[Raw data — start]

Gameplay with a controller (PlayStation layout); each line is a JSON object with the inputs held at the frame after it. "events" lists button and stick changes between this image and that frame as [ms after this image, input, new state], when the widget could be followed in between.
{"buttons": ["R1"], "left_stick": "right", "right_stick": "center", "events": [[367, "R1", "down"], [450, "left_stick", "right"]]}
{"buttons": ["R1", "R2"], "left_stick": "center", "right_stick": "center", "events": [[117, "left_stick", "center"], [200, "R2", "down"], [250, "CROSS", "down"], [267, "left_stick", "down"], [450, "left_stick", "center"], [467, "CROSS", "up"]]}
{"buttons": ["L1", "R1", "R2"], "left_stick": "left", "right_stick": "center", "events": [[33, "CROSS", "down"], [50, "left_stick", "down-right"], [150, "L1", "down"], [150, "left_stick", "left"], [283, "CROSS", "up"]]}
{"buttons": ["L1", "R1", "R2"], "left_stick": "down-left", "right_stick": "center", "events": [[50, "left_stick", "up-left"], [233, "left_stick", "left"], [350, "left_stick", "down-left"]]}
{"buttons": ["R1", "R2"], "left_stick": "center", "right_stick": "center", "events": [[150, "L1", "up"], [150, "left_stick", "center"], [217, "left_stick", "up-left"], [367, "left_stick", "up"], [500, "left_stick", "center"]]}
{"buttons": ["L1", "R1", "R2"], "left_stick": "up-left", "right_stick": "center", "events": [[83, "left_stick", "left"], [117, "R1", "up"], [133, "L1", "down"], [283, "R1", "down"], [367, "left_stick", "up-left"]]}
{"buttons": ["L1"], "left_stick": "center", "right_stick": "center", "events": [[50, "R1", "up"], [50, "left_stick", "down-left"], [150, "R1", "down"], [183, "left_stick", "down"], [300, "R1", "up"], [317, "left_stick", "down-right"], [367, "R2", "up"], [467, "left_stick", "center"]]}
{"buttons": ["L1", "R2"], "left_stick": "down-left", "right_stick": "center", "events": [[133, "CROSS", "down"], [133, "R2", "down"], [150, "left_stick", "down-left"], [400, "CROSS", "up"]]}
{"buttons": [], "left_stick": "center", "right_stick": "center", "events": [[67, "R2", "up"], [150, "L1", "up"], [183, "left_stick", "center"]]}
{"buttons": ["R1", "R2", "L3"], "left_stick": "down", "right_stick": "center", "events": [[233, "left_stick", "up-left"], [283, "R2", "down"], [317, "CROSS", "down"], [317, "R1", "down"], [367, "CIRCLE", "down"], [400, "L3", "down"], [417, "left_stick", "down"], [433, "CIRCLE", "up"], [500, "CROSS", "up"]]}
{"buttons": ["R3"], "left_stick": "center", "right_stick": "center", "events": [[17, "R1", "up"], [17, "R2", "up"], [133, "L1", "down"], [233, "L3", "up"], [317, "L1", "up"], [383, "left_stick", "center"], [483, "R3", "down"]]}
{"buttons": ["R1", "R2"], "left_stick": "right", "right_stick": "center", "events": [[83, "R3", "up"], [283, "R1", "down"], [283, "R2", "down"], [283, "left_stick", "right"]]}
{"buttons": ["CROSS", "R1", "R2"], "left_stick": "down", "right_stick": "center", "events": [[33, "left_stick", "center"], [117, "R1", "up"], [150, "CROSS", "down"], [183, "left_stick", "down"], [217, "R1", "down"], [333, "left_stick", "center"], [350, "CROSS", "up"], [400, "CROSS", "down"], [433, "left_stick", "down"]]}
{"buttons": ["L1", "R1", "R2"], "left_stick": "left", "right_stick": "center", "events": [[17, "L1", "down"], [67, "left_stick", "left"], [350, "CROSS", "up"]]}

[Raw data — finish]

# [What to do]
Every entry above must be copied exactly.

# [Expected output]
Gameplay with a controller (PlayStation layout); each line is a JSON object with the inputs held at the frame after it. "events" lists button and stick changes between this image and that frame as [ms after this image, input, new state], when the widget could be followed in between.
{"buttons": ["R1"], "left_stick": "right", "right_stick": "center", "events": [[367, "R1", "down"], [450, "left_stick", "right"]]}
{"buttons": ["R1", "R2"], "left_stick": "center", "right_stick": "center", "events": [[117, "left_stick", "center"], [200, "R2", "down"], [250, "CROSS", "down"], [267, "left_stick", "down"], [450, "left_stick", "center"], [467, "CROSS", "up"]]}
{"buttons": ["L1", "R1", "R2"], "left_stick": "left", "right_stick": "center", "events": [[33, "CROSS", "down"], [50, "left_stick", "down-right"], [150, "L1", "down"], [150, "left_stick", "left"], [283, "CROSS", "up"]]}
{"buttons": ["L1", "R1", "R2"], "left_stick": "down-left", "right_stick": "center", "events": [[50, "left_stick", "up-left"], [233, "left_stick", "left"], [350, "left_stick", "down-left"]]}
{"buttons": ["R1", "R2"], "left_stick": "center", "right_stick": "center", "events": [[150, "L1", "up"], [150, "left_stick", "center"], [217, "left_stick", "up-left"], [367, "left_stick", "up"], [500, "left_stick", "center"]]}
{"buttons": ["L1", "R1", "R2"], "left_stick": "up-left", "right_stick": "center", "events": [[83, "left_stick", "left"], [117, "R1", "up"], [133, "L1", "down"], [283, "R1", "down"], [367, "left_stick", "up-left"]]}
{"buttons": ["L1"], "left_stick": "center", "right_stick": "center", "events": [[50, "R1", "up"], [50, "left_stick", "down-left"], [150, "R1", "down"], [183, "left_stick", "down"], [300, "R1", "up"], [317, "left_stick", "down-right"], [367, "R2", "up"], [467, "left_stick", "center"]]}
{"buttons": ["L1", "R2"], "left_stick": "down-left", "right_stick": "center", "events": [[133, "CROSS", "down"], [133, "R2", "down"], [150, "left_stick", "down-left"], [400, "CROSS", "up"]]}
{"buttons": [], "left_stick": "center", "right_stick": "center", "events": [[67, "R2", "up"], [150, "L1", "up"], [183, "left_stick", "center"]]}
{"buttons": ["R1", "R2", "L3"], "left_stick": "down", "right_stick": "center", "events": [[233, "left_stick", "up-left"], [283, "R2", "down"], [317, "CROSS", "down"], [317, "R1", "down"], [367, "CIRCLE", "down"], [400, "L3", "down"], [417, "left_stick", "down"], [433, "CIRCLE", "up"], [500, "CROSS", "up"]]}
{"buttons": ["R3"], "left_stick": "center", "right_stick": "center", "events": [[17, "R1", "up"], [17, "R2", "up"], [133, "L1", "down"], [233, "L3", "up"], [317, "L1", "up"], [383, "left_stick", "center"], [483, "R3", "down"]]}
{"buttons": ["R1", "R2"], "left_stick": "right", "right_stick": "center", "events": [[83, "R3", "up"], [283, "R1", "down"], [283, "R2", "down"], [283, "left_stick", "right"]]}
{"buttons": ["CROSS", "R1", "R2"], "left_stick": "down", "right_stick": "center", "events": [[33, "left_stick", "center"], [117, "R1", "up"], [150, "CROSS", "down"], [183, "left_stick", "down"], [217, "R1", "down"], [333, "left_stick", "center"], [350, "CROSS", "up"], [400, "CROSS", "down"], [433, "left_stick", "down"]]}
{"buttons": ["L1", "R1", "R2"], "left_stick": "left", "right_stick": "center", "events": [[17, "L1", "down"], [67, "left_stick", "left"], [350, "CROSS", "up"]]}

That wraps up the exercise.